"Like as a mighty grampus, when assailed and buffeted by roaring waves and brawling surges, still keeps on an undeviating course, rising above the boisterous billows, spouting and blowing as he emerges, so did the inflexible Peter pursue, unwavering, his determined career, and rise, contemptuous, above the clamors of the rabble."
-- Knickerbocker's History of New York by Washington Irving, 1809.


The term 'grampus' is rarely heard these days, and it was not a formal term even when it was in common usage. It could refer to many types of small whale, usually either an Orca or large dolphin1. These days it most often refers to Risso's dolphin, whose formal Latin name is Grampus griseus; Risso's dolphin is the only species of the genus Grampus.

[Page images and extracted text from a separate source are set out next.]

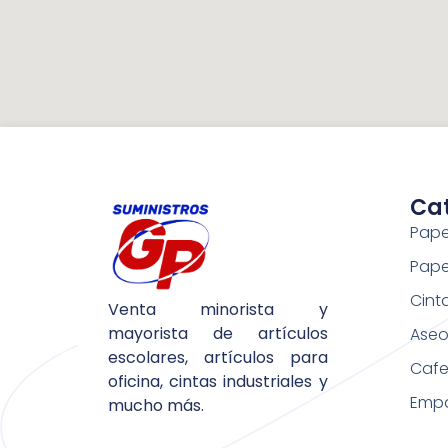
Ca
Pape
Pape
Cint
Venta minorista y
mayorista de artículos
Aseo 
escolares, artículos para
Cafe
oficina, cintas industriales y
Emp
mucho más.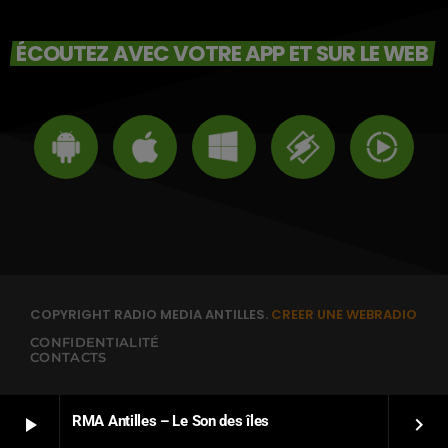
ÉCOUTEZ AVEC VOTRE APP ET SUR LE WEB
COPYRIGHT RADIO MEDIA ANTILLES.
CREER UNE WEBRADIO
CONFIDENTIALITÉ
CONTACTS
RMA Antilles – Le Son des îles
play_arrow
keyboard_arrow_right
FRANÇAIS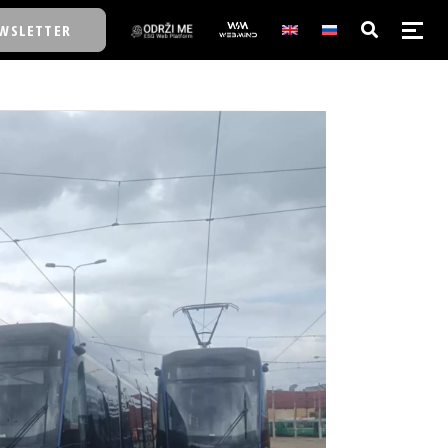
WSLETTER
E/SCHOOL
E/SCHOOL
A
A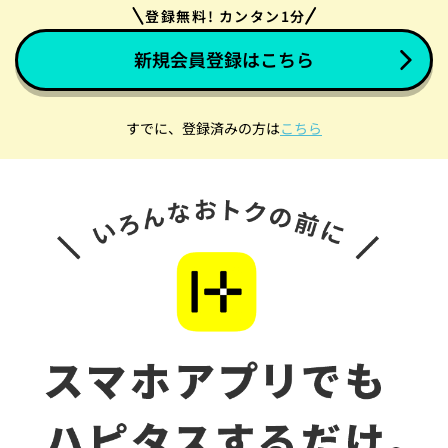
登録無料! カンタン1分
新規会員登録はこちら
すでに、登録済みの方は
こちら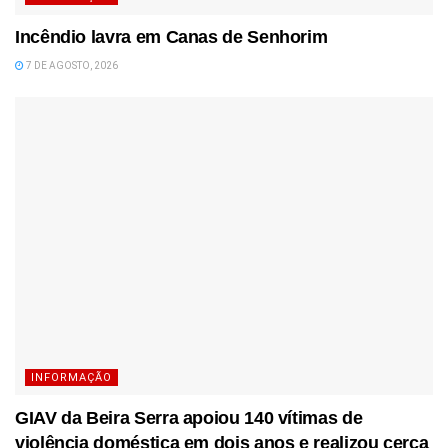
Incêndio lavra em Canas de Senhorim
7 DE AGOSTO, 2026
INFORMAÇÃO
GIAV da Beira Serra apoiou 140 vítimas de
violência doméstica em dois anos e realizou cerca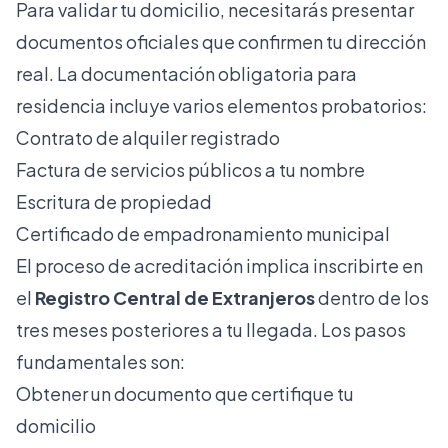
Para validar tu domicilio, necesitarás presentar
documentos oficiales que confirmen tu dirección
real. La
documentación obligatoria para
residencia
incluye varios elementos probatorios:
Contrato de alquiler registrado
Factura de servicios públicos a tu nombre
Escritura de propiedad
Certificado de empadronamiento municipal
El proceso de acreditación implica inscribirte en
el
Registro Central de Extranjeros
dentro de los
tres meses posteriores a tu llegada. Los pasos
fundamentales son:
Obtener un documento que certifique tu
domicilio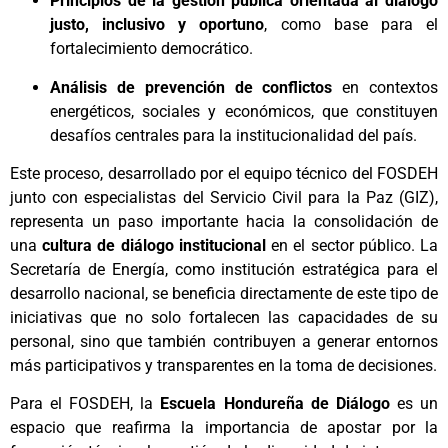
Principios de la gestión pública orientada al diálogo
justo, inclusivo y oportuno
, como base para el
fortalecimiento democrático.
Análisis de prevención de conflictos
en contextos
energéticos, sociales y económicos, que constituyen
desafíos centrales para la institucionalidad del país.
Este proceso, desarrollado por el equipo técnico del FOSDEH
junto con especialistas del Servicio Civil para la Paz (GIZ),
representa un paso importante hacia la consolidación de
una
cultura de diálogo institucional
en el sector público. La
Secretaría de Energía, como institución estratégica para el
desarrollo nacional, se beneficia directamente de este tipo de
iniciativas que no solo fortalecen las capacidades de su
personal, sino que también contribuyen a generar entornos
más participativos y transparentes en la toma de decisiones.
Para el FOSDEH, la
Escuela Hondureña de Diálogo
es un
espacio que reafirma la importancia de apostar por la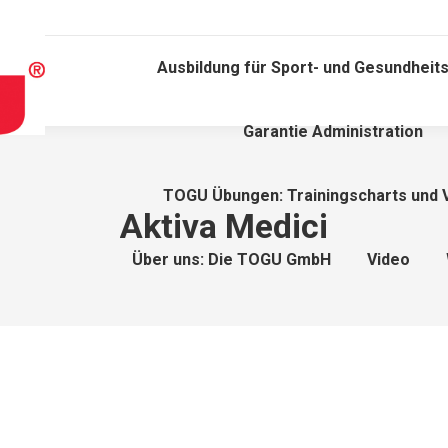
Ausbildung für Sport- und Gesundheits
Garantie Administration
TOGU Übungen: Trainingscharts und 
Aktiva Medici
Über uns: Die TOGU GmbH
Video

In the 1500s on through the 1800s grampus was a general term, referring to a 'grand fish' (probably from the Latin grandis piscis), and generally to those members of the Delphinidae family that did not have a beak-like snout. As such, they were the fish that came to the surface to snort and splash and spout. It might also have included the Beaked Whales, which generally do have snouts but are also larger and have distinctive protruding tusks, disqualifying them as dolphins in the eyes of sailors. The grampus was not quite a sea monster, but it existed in the same general category.

The splashing and spouting were very much a part of the grampus image, so much so that sailors might call a person given to puffing and blowing a grampus2, and the the phrase 'to blow the grampus' meant to pour water over a sleeping or drunken sailor in order to rouse him.



Footnotes:

1. specifically, any large member of the Delphinidae family; the sailors recognized 'regular' dolphins as a familiar species.

2. Hence the usage in The Pickwick Papers by Charles Dickens, when Mr. Weller calls the houseboy as grampus because of his noisy huffings and puffings when eating.